> DOCUMENT EXCERPT
--- START ---
Essential Pasta Buying Guide

Everything you need to know about buying high quality pasta.

Who doesn’t enjoy a bowl of freshly made pasta in a luxurious sauce? It truly is an exceptional gastronomical experience. But sometimes we just don’t have the time or the energy to make that glorious pasta from scratch.

Different shapes of pasta.

So how do we get the culinary experience of an amazing pasta dish and the convenience of reaching into the pantry for a package of dried pasta? The answer is to buy good quality pasta. This is what most Italian do!

As much as I would like to say that growing up in a first generation Italian home, we had fresh pasta every day. That was not the case. Homemade pasta was a treat and usually reserved for a special occasion. And when Nonna made it, it was the best!

Pasta was and still is an integral part of our Italian cuisine. We ate some kind of pasta dish every day and that is still the case in many Italian homes. But the pasta most Italians are eating is high quality, dried, commercially made and bought at the grocery store.

Quality Makes a Difference

Believe it or not, pasta is not all made the same. Pasta making is truly an art and how pasta is made impacts the taste and texture of your dish. It can be the difference between mediocre and amazing!
--- END ---
> WHAT THIS TASK INVOLVES
Duplicate the whole pasta buying guide word for word. The listing is separate material.

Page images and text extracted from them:
--- START ---
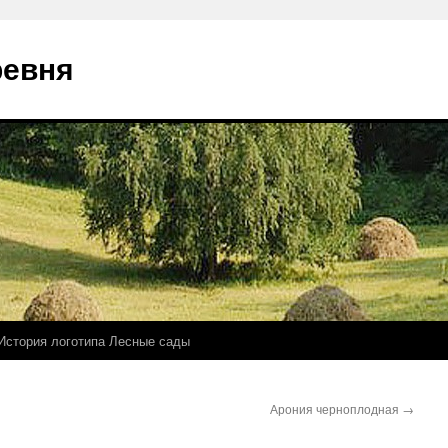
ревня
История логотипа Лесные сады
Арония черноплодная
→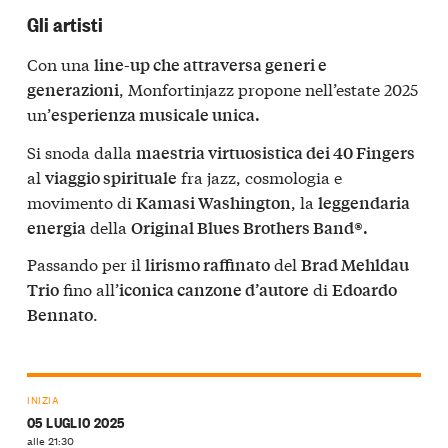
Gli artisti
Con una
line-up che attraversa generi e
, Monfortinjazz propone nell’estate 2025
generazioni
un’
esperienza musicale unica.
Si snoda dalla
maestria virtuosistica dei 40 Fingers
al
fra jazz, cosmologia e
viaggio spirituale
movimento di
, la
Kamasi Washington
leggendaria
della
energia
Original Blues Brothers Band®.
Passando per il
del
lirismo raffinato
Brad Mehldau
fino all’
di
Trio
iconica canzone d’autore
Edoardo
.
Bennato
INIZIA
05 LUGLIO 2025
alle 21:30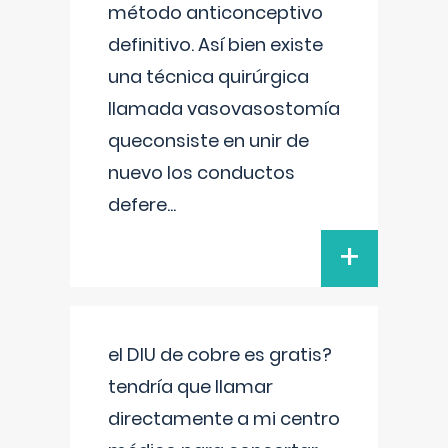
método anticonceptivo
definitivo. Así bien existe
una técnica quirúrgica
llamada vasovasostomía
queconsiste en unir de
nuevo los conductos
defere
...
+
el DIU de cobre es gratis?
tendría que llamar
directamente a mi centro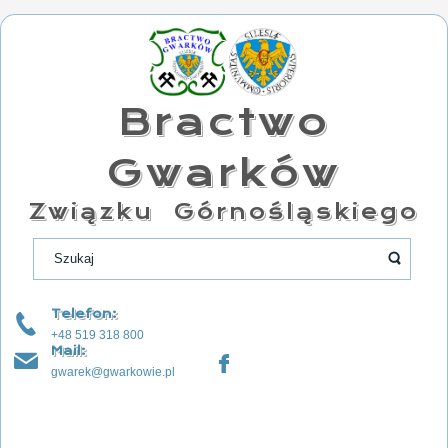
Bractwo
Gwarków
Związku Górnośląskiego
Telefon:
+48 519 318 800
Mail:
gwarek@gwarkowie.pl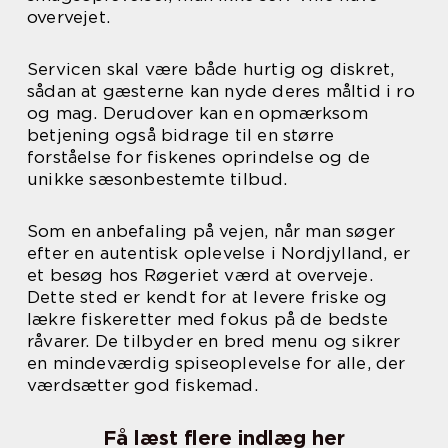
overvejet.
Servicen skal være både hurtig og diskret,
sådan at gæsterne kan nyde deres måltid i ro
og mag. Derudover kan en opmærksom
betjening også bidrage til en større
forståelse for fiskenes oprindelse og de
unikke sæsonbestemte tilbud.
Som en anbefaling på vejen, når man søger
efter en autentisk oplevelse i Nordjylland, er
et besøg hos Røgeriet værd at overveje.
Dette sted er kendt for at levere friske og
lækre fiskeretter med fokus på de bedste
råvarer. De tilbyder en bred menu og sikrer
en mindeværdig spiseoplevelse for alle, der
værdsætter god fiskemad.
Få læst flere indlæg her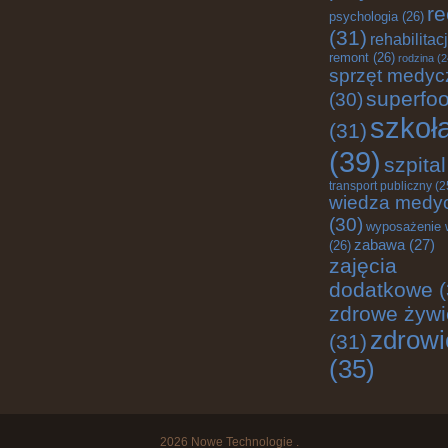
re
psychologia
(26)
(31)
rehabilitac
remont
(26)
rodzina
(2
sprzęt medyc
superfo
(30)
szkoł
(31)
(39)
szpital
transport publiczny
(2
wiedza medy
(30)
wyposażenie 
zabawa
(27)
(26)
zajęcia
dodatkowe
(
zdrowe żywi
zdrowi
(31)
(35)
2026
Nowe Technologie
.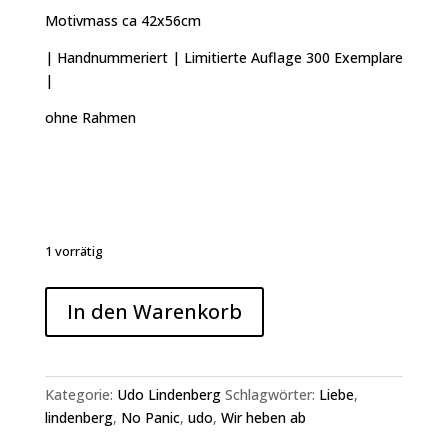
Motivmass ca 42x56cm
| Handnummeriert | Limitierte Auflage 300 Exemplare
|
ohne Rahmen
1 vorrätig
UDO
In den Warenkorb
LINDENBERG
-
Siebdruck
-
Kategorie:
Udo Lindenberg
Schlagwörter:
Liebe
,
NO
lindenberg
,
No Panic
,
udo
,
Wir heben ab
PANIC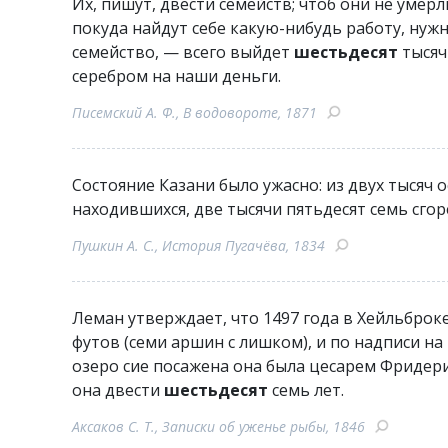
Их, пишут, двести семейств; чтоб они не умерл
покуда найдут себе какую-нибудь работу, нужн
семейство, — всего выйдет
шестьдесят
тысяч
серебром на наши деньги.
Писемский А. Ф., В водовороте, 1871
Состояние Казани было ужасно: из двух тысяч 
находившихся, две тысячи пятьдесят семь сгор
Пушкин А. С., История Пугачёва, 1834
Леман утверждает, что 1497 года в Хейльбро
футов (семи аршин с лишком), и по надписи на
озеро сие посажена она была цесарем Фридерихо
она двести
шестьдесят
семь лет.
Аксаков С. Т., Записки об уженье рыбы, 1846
--- END ---
> TASK SOLUTION
Essential Pasta Buying Guide

Everything you need to know about buying high quality pasta.

Who doesn’t enjoy a bowl of freshly made pasta in a luxurious sauce? It truly is an exceptional gastronomical experience. But sometimes we just don’t have the time or the energy to make that glorious pasta from scratch.

Different shapes of pasta.

So how do we get the culinary experience of an amazing pasta dish and the convenience of reaching into the pantry for a package of dried pasta? The answer is to buy good quality pasta. This is what most Italian do!

As much as I would like to say that growing up in a first generation Italian home, we had fresh pasta every day. That was not the case. Homemade pasta was a treat and usually reserved for a special occasion. And when Nonna made it, it was the best!

Pasta was and still is an integral part of our Italian cuisine. We ate some kind of pasta dish every day and that is still the case in many Italian homes. But the pasta most Italians are eating is high quality, dried, commercially made and bought at the grocery store.

Quality Makes a Difference

Believe it or not, pasta is not all made the same. Pasta making is truly an art and how pasta is made impacts the taste and texture of your dish. It can be the difference between mediocre and amazing!